According to defendant and Le Journal director Aboubakr Jamaï, the record judgment against Le Journal was motivated not by its alleged defamation of the ESISC but rather by the article’s underlying argument, which was that Moroccan authorities were mismanaging the Western Sahara issue by trying to discredit the Polisario and cast it as an unworthy partner for negotiation. Authorities, who are intolerant of criticism of their Western Sahara policy, found in the ESISC’s libel complaint a convenient instrument for punishing Le Journal, Jamaï told Human Rights Watch on April 20.

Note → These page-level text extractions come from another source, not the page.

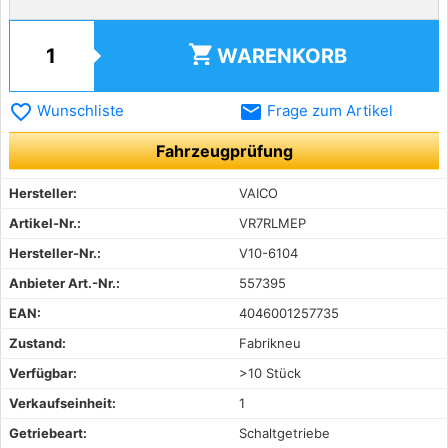
shopping_cart
WARENKORB
favorite_border
email
Wunschliste
Frage zum Artikel
Fahrzeugprüfung
Hersteller:
VAICO
Artikel-Nr.:
VR7RLMEP
Hersteller-Nr.:
V10-6104
Anbieter Art.-Nr.:
557395
EAN:
4046001257735
Zustand:
Fabrikneu
Verfügbar:
>10 Stück
Verkaufseinheit:
1
Getriebeart:
Schaltgetriebe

Disturbing events that coincided with the lower-court trial of Le Journal reinforced suspicion that Moroccan authorities were seeking to pressure or punish the weekly. On February 14 – two days before the lower-court verdict – demonstrators rallied outside Le Journal’s downtown Casablanca headquarters, denouncing it on the grounds that it had reprinted the controversial cartoons of the Prophet Muhammad first published in a Danish newspaper. A similar rally, also to protest Le Journal’s supposed publication of the cartoons, took place the day before in front of the parliament building in Rabat Moroccan television ran entirely one-sided coverage of the demonstrations, interviewing the angry protestors without airing conversations with any staff member of Le Journal or pointing out that in fact the weekly had never reprinted the cartoons.

The demonstrations were anything but spontaneous. As Le Journal and others have credibly documented, Moroccan officials recruited and provided transportation to men, women, and children from poor neighborhoods who had been told that the target of the protests were “infidels” who had reprinted the cartoons. Although witnesses said that local officials and vehicles were present at and contributed to the protests, further investigation is needed to identify which public officials ordered and supervised these activities. Minister of Communication Nabil Benabdellah denied that Moroccan authorities had any hand in the demonstrations. Other than such denials, Moroccan officials have said nothing publicly about them.

Le Journal’s staff understandably said they felt physically endangered by the anti-Journal demonstrations and hostile coverage on state television, at a time when scores of persons had died across the Muslim world in angry cartoon-related protests.



[7] Morad Aziz, “Claude Moniquet: ESISC to sue Le Journal Hebdomadaire,” Morocco Times, December 23, 2005.

[8] Judge Alaoui is known for having judged other cases of a political character, including one in April 2005 where he convicted journalist Ali Mrabet of libeling an obscure nongovernmental association because he characterized the Sahraouis living in the Polisario-run camps in Tindouf, Algeria as refugees, contradicting the Moroccan official line that they are “captives” held against their will by the Polisario.  For this, Judge Alaoui banned Mrabet from practicing journalism for ten years, a punishment that exists in Morocco’s Penal Code but has not been used in recent memory against a journalist. The code’s Article 87 states, “The court can sentence a person who is convicted for a crime or misdemeanor to a prohibition against practicing his profession, activity, or art, if the court determines that the offense committed bears a direct relation to the practice of his profession, activity or art, and that there are strong grounds to believe that if he were to continue practicing that profession, activity or art, he would pose a danger to public security, health, morality, or resources.”

In 2003, Judge Alaoui sentenced Mrabet to four years in prison and a fine for “insulting the king,” “undermining the monarchy, and “endangering the integrity of national territory” via articles, cartoons and interviews he published.  King Mohamed VI pardoned Mrabet in January 2004, after he had served more than seven months in prison.